# Saving old photos



## soupey (Jan 20, 2011)

I wasn't sure where to post this question, so feel free to move it (mods) if there's a better spot for it.

MANY years ago, my great grandfather glued tons of family photos to the glass panes of a set of old windows and hung them for display.  At the time, it must have seemed creative and practical, but we want to get the photos off the glass without completely destroying them. 

The prevailing opinion with the family is to try steaming them to loosen the glue, then using some kind of scraping tool to gently get them off the glass without cutting or ripping them.

Since I know nothing about chemicals involved in developing film, I worry that steam may damage the image.

Any advice?  These photos are all pre-1960 B&W.

Thanks!
Kris


----------



## CCericola (Jan 20, 2011)

First.

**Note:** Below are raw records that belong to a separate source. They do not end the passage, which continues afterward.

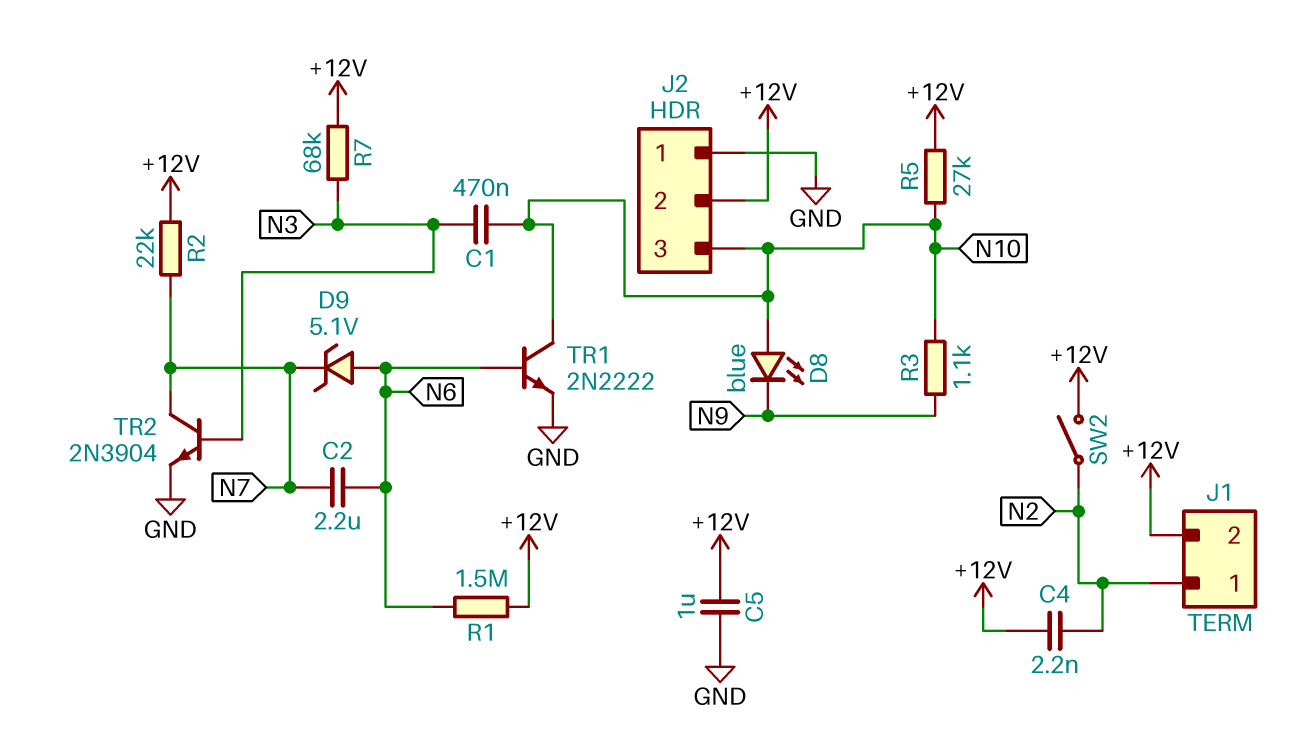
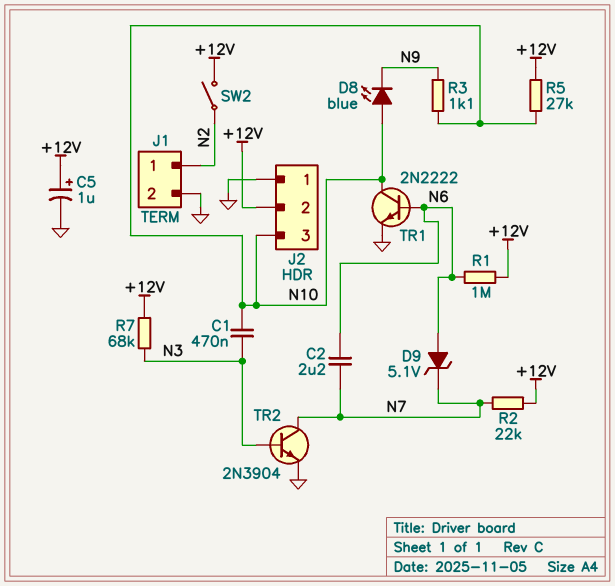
C4: 2.2nF (+12V, N2) -> none
C5: 1uF (+12V, GND) -> 1uF (plus +12V, minus GND)
J1 pin 2: +12V -> GND
R1: 1.5M (+12V, N6) -> 1M (+12V, N6)

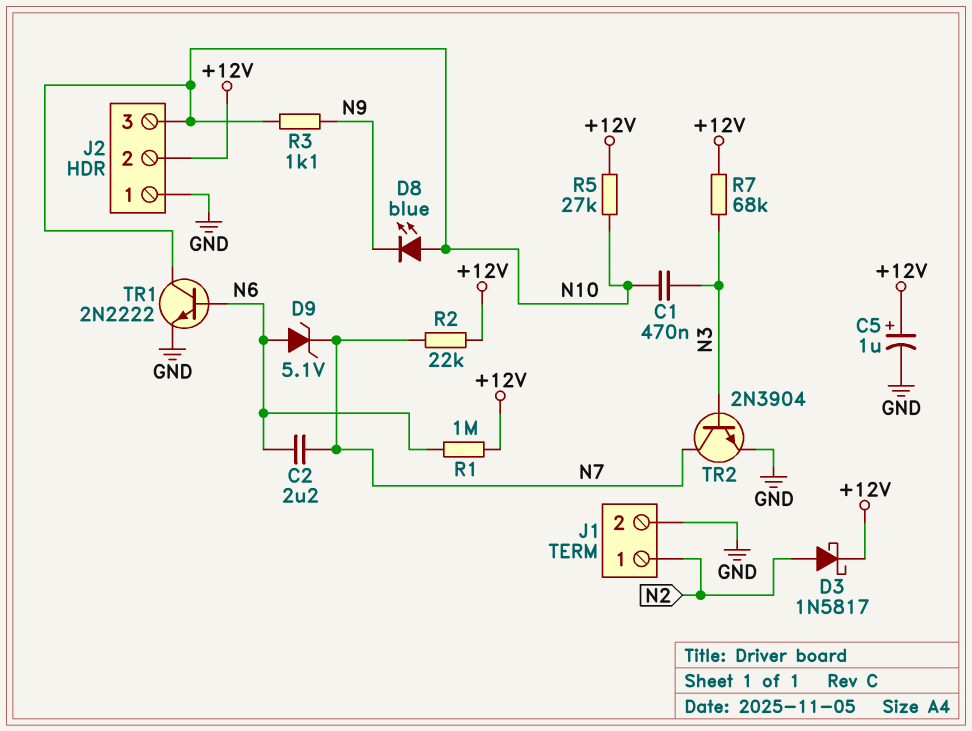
D3: none -> schottky 1N5817 (A N2, K +12V)
SW2: switch (+12V, N2) -> none

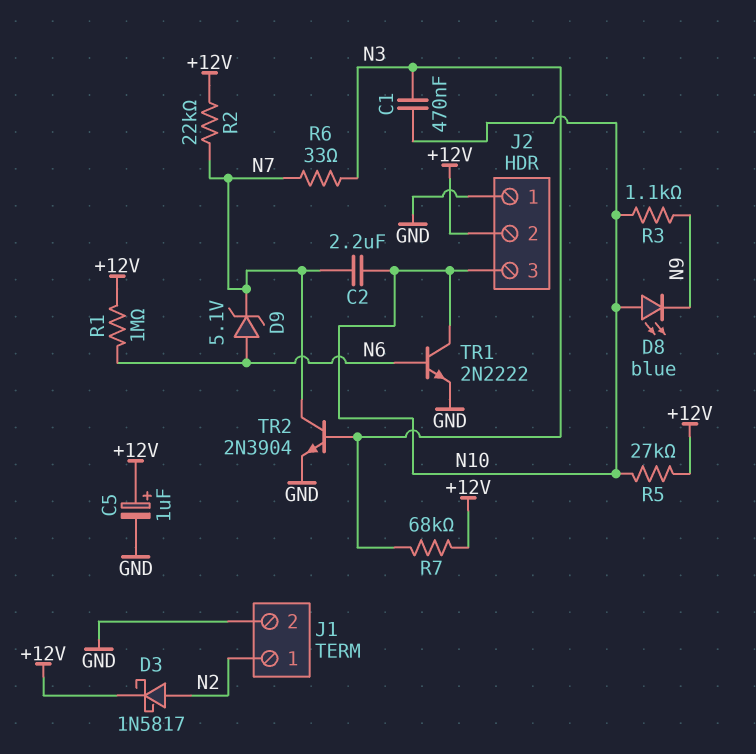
C2: 2.2uF (N6, N7) -> 2.2uF (N7, N10)
R6: none -> 33 (N3, N7)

Take out the glass with the pictures intact and scan everything so if the photos are destroyed you have a record of them. 

Second: DO NOT USE STEAM

read more here: PhotoRestorations.org - Photo Restoration Directory - What you don't know can damage your photos


----------



## terri (Jan 21, 2011)

Definitely get the pictures scanned first, professionally (try a print shop) at as high a resolution as they can - with or without the glass attached.    It's not ideal, but if it is obvious that the photos will rip upon forcing them, just go with what you have to get the best copy possible.

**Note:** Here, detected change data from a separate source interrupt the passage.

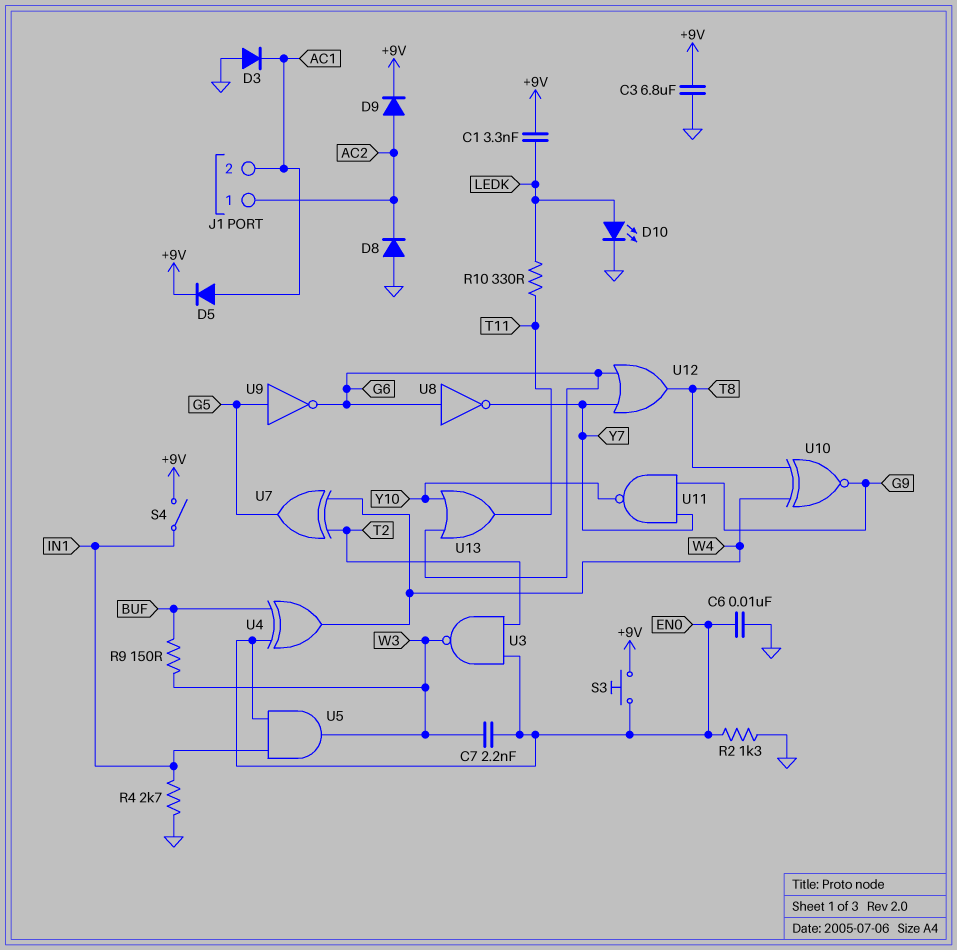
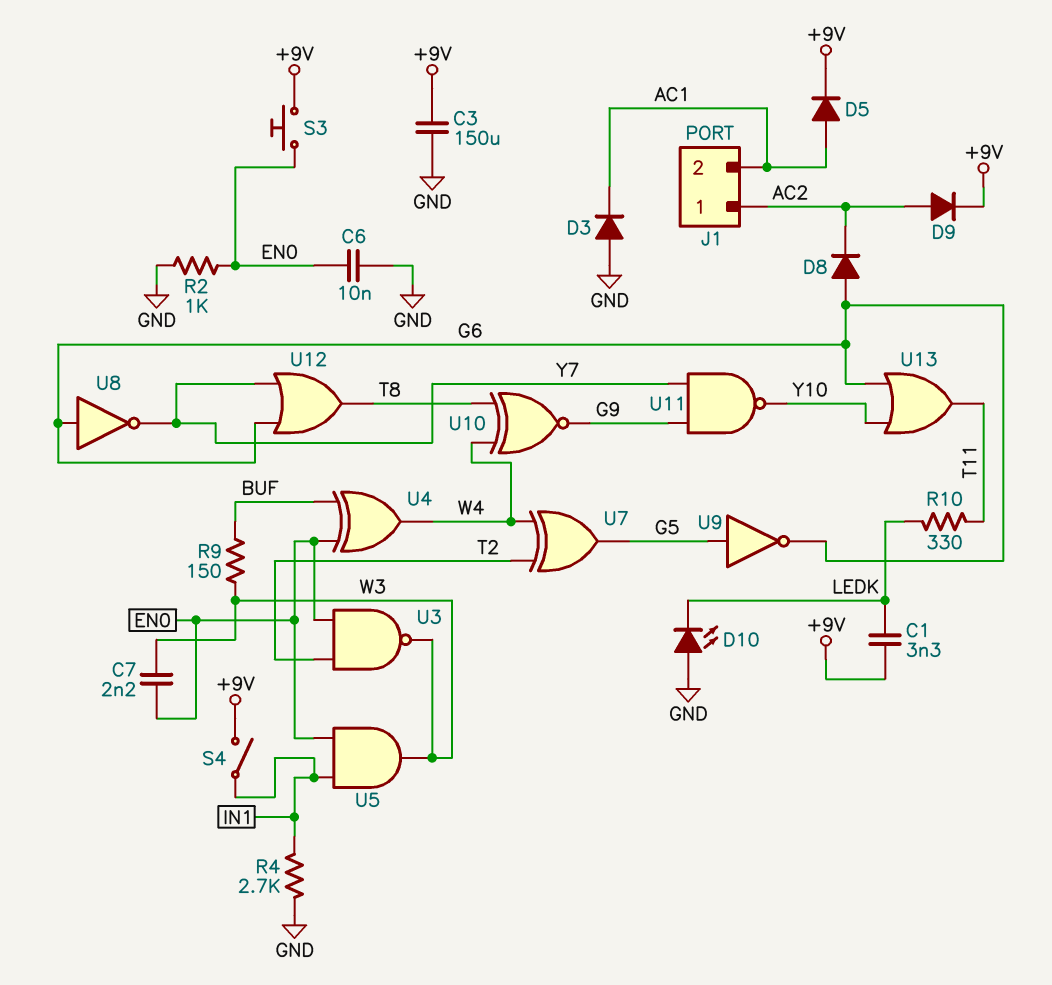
C3: 6.8uF (+9V, GND) -> 150uF (+9V, GND)
D8: diode (A GND, K AC2) -> diode (A G6, K AC2)
D10: LED (A LEDK, K GND) -> LED (A GND, K LEDK)
R2: 1.3k (EN0, GND) -> 1k (EN0, GND)

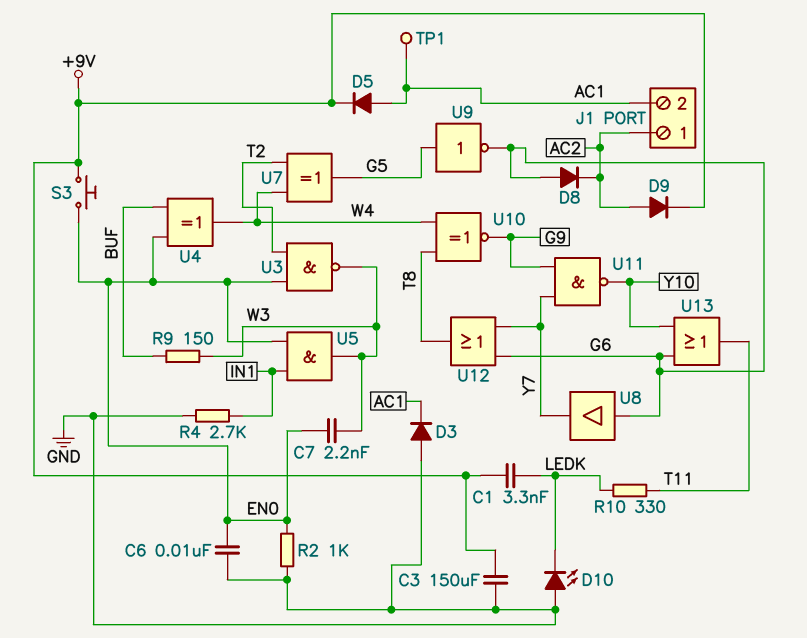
S4: switch (+9V, IN1) -> none
TP1: none -> test point (AC1)
U8: NOT (in G6, out Y7) -> buffer (in G6, out Y7)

Once you have a high-res digital file, you're saved.    That digital file can be copied and used to get a digital negative, and real B&W photos can be made from them in the darkroom.   

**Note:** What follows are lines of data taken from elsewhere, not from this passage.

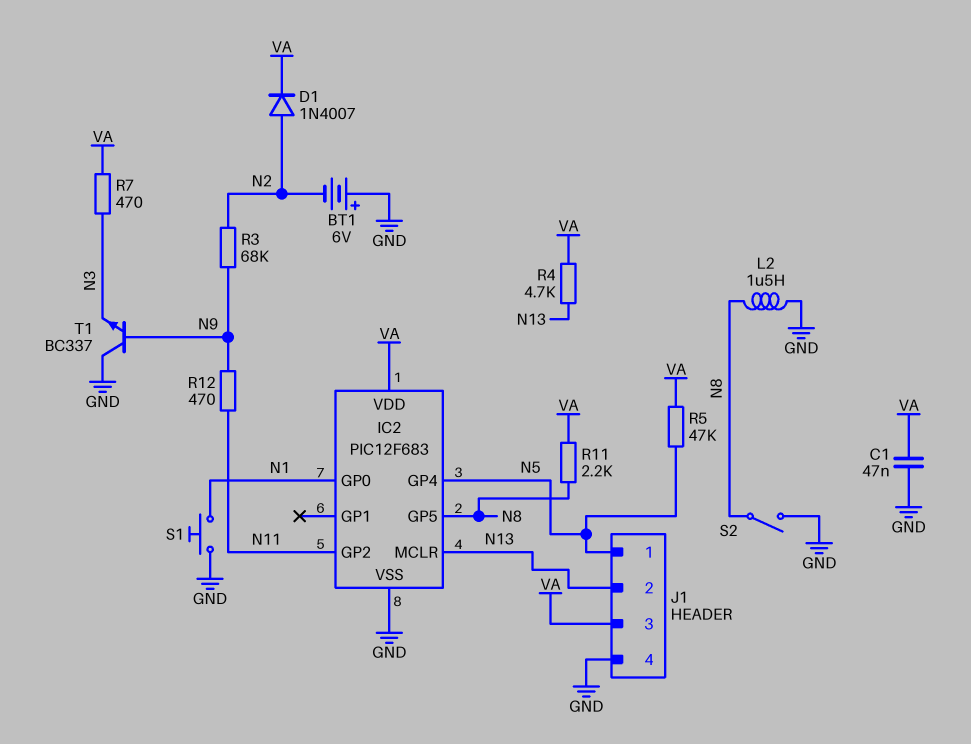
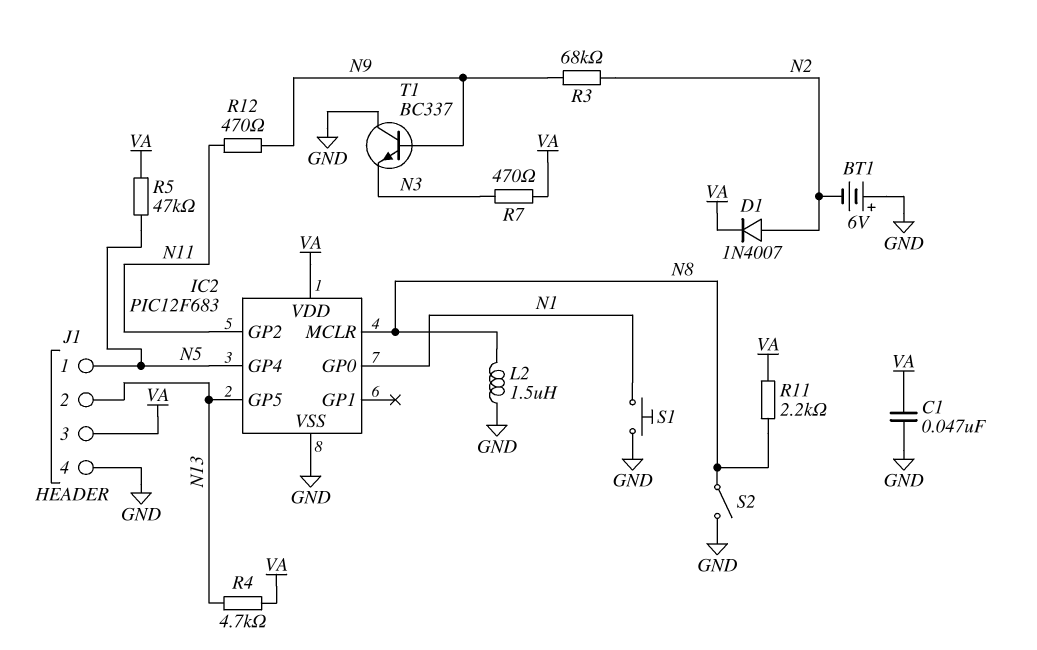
IC2 pin GP5: N8 -> N13
IC2 pin MCLR: N13 -> N8

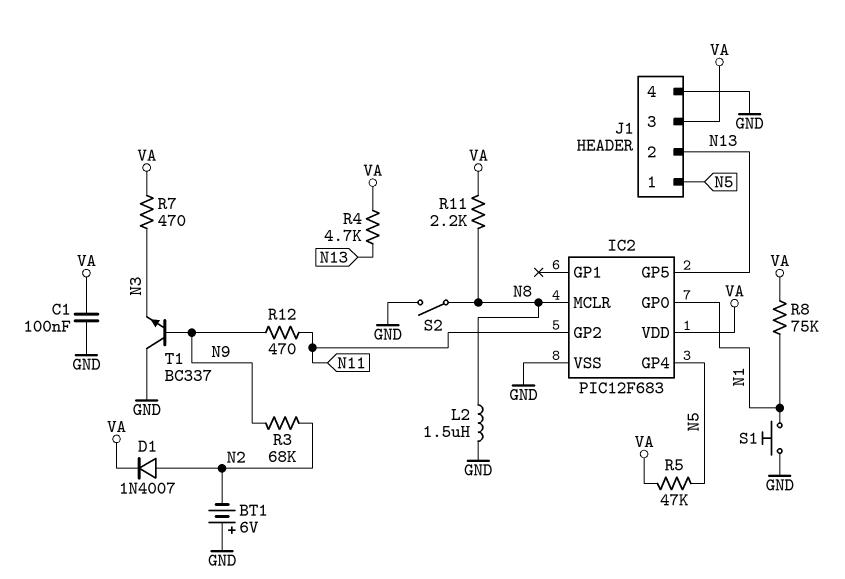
C1: 47nF (GND, VA) -> 100nF (GND, VA)
R8: none -> 75k (N1, VA)

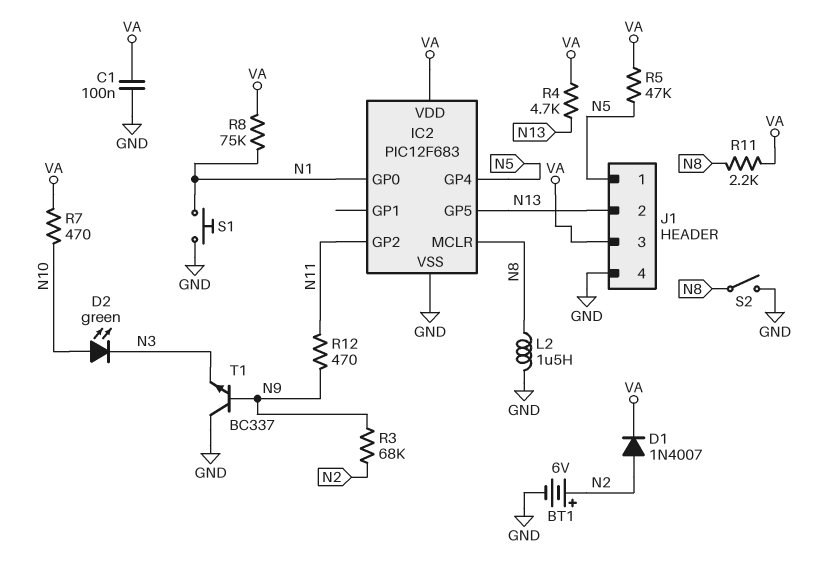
BT1: 6V (plus GND, minus N2) -> 6V (plus N2, minus GND)
D2: none -> LED green (A N10, K N3)
R7: 470 (N3, VA) -> 470 (N10, VA)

Repeat: Don't force the pictures off the glass until you've talked with someone at the print shop - or a photo lab if you can find one.    You want to get them scanned in as pristine shape as possible - it's unlikely the existing prints can be saved, but more prints can be made for your family to enjoy from a digital negative.

Hope this helps.    Good luck!


----------



## lensmankc (Jan 23, 2011)

I agree witrh CCericola


----------



## djacobox372 (Jan 25, 2011)

It might be easier to photograph the photos instead of scanning. 

Ideally you would use a macro lens, which are made to be sharp when focused closely, and to it in nice diffused light (like outdoors on a cloudy day).


----------